┏━━

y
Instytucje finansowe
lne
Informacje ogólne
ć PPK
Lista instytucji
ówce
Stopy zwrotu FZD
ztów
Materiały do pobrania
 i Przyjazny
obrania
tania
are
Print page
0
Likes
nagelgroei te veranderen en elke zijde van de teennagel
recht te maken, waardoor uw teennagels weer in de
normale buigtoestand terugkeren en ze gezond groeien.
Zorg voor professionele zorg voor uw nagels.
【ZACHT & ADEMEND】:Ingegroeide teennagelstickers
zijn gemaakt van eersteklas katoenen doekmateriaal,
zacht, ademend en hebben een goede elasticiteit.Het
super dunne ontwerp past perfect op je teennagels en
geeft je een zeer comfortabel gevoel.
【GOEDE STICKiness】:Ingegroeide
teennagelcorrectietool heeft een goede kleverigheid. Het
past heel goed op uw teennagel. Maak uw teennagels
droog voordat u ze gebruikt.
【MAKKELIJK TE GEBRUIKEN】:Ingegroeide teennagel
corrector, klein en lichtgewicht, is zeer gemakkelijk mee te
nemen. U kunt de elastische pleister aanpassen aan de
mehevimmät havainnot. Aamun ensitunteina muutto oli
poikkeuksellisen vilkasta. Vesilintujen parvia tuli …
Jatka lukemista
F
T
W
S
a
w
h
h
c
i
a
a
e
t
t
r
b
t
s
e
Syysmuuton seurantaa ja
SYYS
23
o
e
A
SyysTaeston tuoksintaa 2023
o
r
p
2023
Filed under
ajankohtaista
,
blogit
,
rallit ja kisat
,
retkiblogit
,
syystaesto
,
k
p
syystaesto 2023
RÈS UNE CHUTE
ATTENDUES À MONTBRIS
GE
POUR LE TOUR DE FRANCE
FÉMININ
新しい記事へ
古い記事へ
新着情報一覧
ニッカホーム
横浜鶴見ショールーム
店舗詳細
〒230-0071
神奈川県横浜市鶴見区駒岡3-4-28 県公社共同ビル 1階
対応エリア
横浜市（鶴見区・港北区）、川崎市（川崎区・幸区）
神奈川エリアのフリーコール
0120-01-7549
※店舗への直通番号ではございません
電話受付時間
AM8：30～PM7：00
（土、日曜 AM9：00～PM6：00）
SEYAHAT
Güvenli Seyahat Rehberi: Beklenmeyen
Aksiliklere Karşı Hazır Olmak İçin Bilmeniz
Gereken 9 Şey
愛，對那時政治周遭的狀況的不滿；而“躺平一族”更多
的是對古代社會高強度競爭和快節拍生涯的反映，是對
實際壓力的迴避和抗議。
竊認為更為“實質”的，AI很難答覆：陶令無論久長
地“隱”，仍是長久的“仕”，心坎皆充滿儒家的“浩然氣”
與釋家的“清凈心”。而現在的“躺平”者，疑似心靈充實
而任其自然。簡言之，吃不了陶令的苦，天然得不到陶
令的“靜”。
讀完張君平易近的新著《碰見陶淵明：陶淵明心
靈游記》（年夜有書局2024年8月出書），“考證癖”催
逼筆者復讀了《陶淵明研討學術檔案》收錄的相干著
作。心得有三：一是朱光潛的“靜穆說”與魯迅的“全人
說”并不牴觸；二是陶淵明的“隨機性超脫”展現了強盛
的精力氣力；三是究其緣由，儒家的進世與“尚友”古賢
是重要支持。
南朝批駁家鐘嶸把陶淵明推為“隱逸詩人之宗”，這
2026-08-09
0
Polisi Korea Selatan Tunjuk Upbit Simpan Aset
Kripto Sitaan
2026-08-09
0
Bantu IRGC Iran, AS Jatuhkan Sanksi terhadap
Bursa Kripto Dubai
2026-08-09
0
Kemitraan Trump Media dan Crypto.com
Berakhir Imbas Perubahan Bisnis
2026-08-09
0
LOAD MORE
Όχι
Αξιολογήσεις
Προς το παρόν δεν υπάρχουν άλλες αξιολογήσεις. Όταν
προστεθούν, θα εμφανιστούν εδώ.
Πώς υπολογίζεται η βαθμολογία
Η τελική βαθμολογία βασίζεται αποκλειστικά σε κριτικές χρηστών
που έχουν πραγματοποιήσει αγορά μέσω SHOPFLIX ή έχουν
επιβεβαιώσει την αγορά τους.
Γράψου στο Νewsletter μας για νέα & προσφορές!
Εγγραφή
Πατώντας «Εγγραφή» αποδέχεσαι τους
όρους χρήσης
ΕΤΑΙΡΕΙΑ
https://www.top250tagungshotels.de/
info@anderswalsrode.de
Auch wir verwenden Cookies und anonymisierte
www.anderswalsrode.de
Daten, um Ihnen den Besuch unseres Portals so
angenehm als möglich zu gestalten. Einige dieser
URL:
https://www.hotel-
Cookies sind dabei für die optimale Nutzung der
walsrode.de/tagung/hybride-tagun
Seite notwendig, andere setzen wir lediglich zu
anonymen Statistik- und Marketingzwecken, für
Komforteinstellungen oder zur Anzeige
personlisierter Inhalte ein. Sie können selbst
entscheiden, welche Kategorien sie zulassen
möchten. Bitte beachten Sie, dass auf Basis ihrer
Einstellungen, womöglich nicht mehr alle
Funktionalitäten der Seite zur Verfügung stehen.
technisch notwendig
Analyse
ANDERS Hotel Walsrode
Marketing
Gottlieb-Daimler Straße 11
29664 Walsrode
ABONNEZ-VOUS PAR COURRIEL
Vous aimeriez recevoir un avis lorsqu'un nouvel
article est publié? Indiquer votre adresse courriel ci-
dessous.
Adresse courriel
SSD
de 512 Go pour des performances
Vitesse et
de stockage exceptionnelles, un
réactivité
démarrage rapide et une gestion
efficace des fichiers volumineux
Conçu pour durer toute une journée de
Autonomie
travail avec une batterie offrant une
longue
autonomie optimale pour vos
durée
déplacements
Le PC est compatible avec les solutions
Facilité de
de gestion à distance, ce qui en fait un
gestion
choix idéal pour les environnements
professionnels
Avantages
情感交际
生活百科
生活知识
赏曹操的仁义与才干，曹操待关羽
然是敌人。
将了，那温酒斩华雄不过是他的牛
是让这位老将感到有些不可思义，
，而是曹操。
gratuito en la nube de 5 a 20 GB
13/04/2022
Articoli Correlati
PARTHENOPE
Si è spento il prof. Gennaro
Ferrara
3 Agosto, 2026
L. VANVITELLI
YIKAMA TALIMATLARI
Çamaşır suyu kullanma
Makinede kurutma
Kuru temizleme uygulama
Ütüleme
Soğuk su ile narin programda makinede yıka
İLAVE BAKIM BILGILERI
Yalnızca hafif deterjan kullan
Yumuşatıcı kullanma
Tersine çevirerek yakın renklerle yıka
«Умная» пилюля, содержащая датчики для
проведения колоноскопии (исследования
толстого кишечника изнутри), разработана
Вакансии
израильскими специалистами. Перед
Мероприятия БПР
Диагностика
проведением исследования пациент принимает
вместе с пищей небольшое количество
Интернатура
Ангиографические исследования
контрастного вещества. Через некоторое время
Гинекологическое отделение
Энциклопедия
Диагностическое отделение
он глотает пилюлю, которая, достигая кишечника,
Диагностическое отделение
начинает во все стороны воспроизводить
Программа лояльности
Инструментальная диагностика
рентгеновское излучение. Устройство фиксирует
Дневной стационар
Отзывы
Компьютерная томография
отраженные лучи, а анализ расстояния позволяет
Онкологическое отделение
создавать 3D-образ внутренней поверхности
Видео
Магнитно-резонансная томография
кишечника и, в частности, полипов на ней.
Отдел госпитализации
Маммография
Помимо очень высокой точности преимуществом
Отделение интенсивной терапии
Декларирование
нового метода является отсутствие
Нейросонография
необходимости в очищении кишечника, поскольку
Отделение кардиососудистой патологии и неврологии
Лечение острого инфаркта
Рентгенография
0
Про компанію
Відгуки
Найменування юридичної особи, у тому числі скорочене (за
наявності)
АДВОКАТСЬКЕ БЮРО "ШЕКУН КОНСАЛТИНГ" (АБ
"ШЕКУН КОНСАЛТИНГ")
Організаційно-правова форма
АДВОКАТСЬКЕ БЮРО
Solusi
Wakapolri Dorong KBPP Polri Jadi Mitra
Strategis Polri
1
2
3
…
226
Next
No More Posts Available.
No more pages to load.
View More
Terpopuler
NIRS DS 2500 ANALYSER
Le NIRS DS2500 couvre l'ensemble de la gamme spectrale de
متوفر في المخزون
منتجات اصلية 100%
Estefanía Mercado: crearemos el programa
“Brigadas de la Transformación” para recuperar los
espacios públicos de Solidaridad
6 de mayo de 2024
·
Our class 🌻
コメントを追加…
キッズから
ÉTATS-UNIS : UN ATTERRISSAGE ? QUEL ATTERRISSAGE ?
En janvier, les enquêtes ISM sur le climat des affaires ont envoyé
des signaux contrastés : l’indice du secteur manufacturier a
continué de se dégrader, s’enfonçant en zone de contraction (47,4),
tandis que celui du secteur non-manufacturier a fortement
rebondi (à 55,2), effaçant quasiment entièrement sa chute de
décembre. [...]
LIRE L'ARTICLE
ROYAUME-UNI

┗━━

> _INSTRUCTIONS TO FOLLOW_
Go to the line with "ABONNEZ-VOUS PAR COURRIEL" in the entries above and repeat every line from there through the line with "İLAVE BAKIM BILGILERI", exactly and with no other text.

> _TASK OUTPUT_
ABONNEZ-VOUS PAR COURRIEL
Vous aimeriez recevoir un avis lorsqu'un nouvel
article est publié? Indiquer votre adresse courriel ci-
dessous.
Adresse courriel
SSD
de 512 Go pour des performances
Vitesse et
de stockage exceptionnelles, un
réactivité
démarrage rapide et une gestion
efficace des fichiers volumineux
Conçu pour durer toute une journée de
Autonomie
travail avec une batterie offrant une
longue
autonomie optimale pour vos
durée
déplacements
Le PC est compatible avec les solutions
Facilité de
de gestion à distance, ce qui en fait un
gestion
choix idéal pour les environnements
professionnels
Avantages
情感交际
生活百科
生活知识
赏曹操的仁义与才干，曹操待关羽
然是敌人。
将了，那温酒斩华雄不过是他的牛
是让这位老将感到有些不可思义，
，而是曹操。
gratuito en la nube de 5 a 20 GB
13/04/2022
Articoli Correlati
PARTHENOPE
Si è spento il prof. Gennaro
Ferrara
3 Agosto, 2026
L. VANVITELLI
YIKAMA TALIMATLARI
Çamaşır suyu kullanma
Makinede kurutma
Kuru temizleme uygulama
Ütüleme
Soğuk su ile narin programda makinede yıka
İLAVE BAKIM BILGILERI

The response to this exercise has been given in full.